My patients spend 2-5 days in hospital. They are mobilized in a lumbar brace (which is basically a support for the lower back and is worn like a girdle) every time they are out of bed for a total of three months. The back is quite sore for 1-2 weeks after surgery but this improves. At discharge all my patients do is walk. They do not bend, lift, twist or sit for prolonged periods of time. Bending and lifting are particularly bad as they can lead to screw breakage and failure of fusion. Physical therapy is not started for 12 weeks after surgery although in hospital the therapist will teach you how to get out of bed and do your daily activities. Patients return for a follow-up appointment two weeks after surgery to ensure good wound healing. It important to look after the wound. Typically I advise my patients not to rub any creams on the incision and to keep it dry. Bathing is to be avoided, as is swimming but showering is OK. It is important that the wound is allowed to heal. Any signs of redness, discharge, swelling, etc. etc. needs to be reviewed by a doctor. Follow-up with the office is usually arranged for six weeks after surgery. Repeat x-rays of the spine are done at six weeks, three months, six months, one year and two years after surgery. Typical x-rays showing realignment of the spine are shown below six.
As stated in the introduction to this section, it is important not to smoke or take NSAIDs for three months after surgery as bone healing is occurring. Good back care is the rule for life after this surgery as, and this must be stressed, the back has not been returned to normal after a fusion.
A lumbar fusion is not a small operation. Just as in lumbar discectomy there are non-operative options that include any or all of the following and these should be aggressively pursued to try and expedite improvement in symptoms:
Conservative therapy comprises
- Analgesia with NSAIDs (e.g. Mobic, Voltaren or Celebrex)

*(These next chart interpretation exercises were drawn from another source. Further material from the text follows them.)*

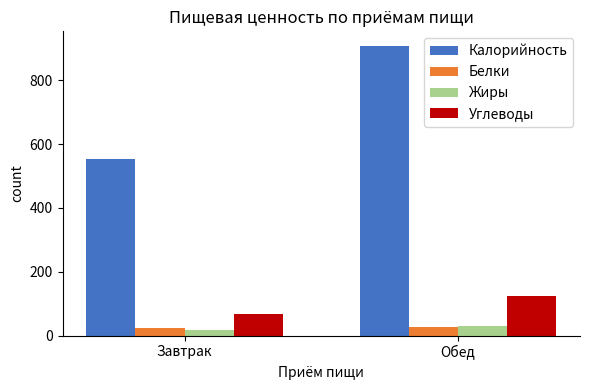

What is the value of the Белки bar at the 2nd from the left?

28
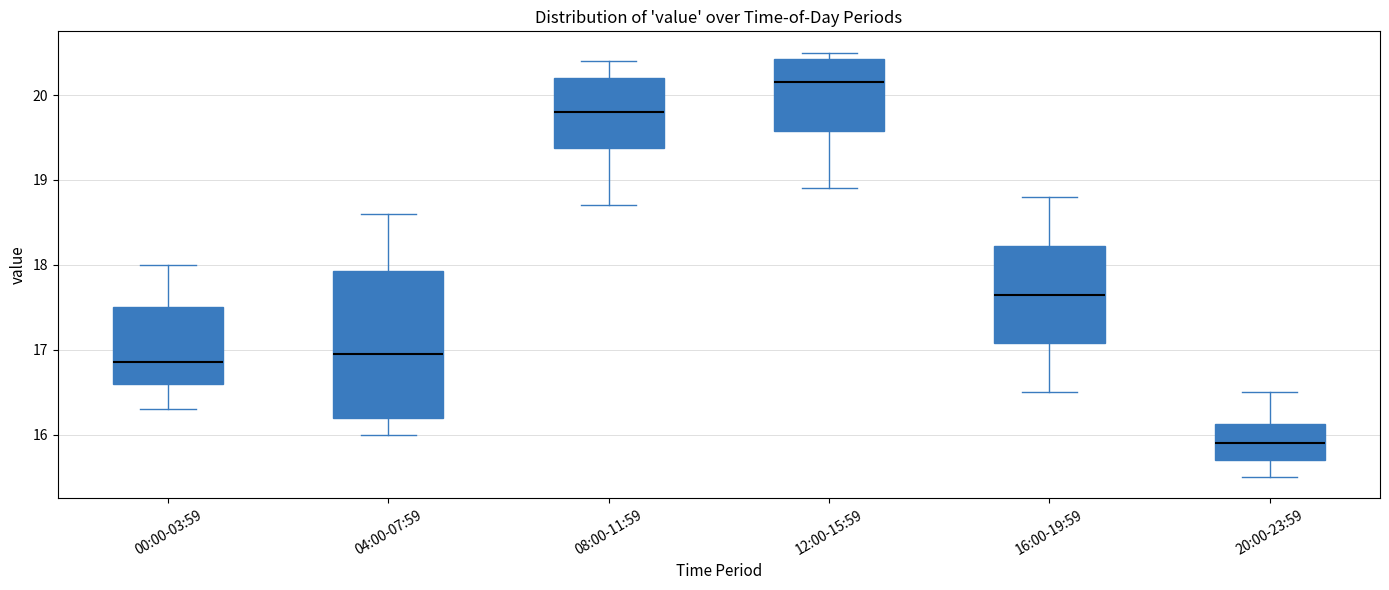

Which box's median line is the highest?

12:00-15:59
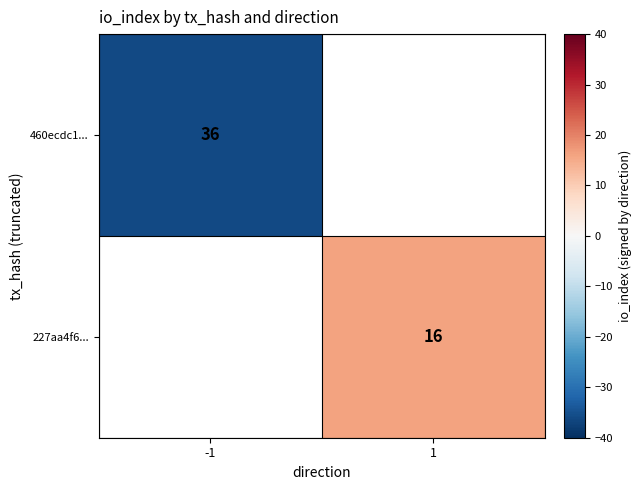

Is it true that 227aa4f6... equals 6 at 1?

False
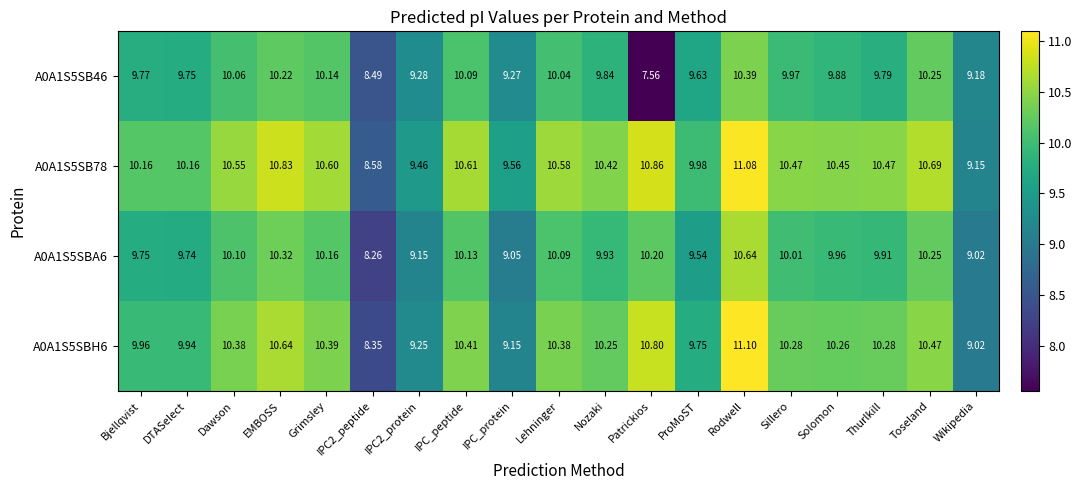

At which label is A0A1S5SB78 closest to 9?

Wikipedia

- Analgesia with other medications such as Tramadol
- Avoidance of bending/lifting/twisting/sitting for prolonged periods
- Hydrotherapy (particularly if back pain is a problem)
- Perineural and intrafacet steroid and local anesthetic injections
- Possibly acupuncture
- Weight loss
- Bracing (controversial)
Fusing two bones puts stress on adjacent levels and this can accelerate wear and tear at these levels. This is important as patients can develop symptoms months or years later, which may require further surgery. Redo surgery can be a very arduous in this scenario.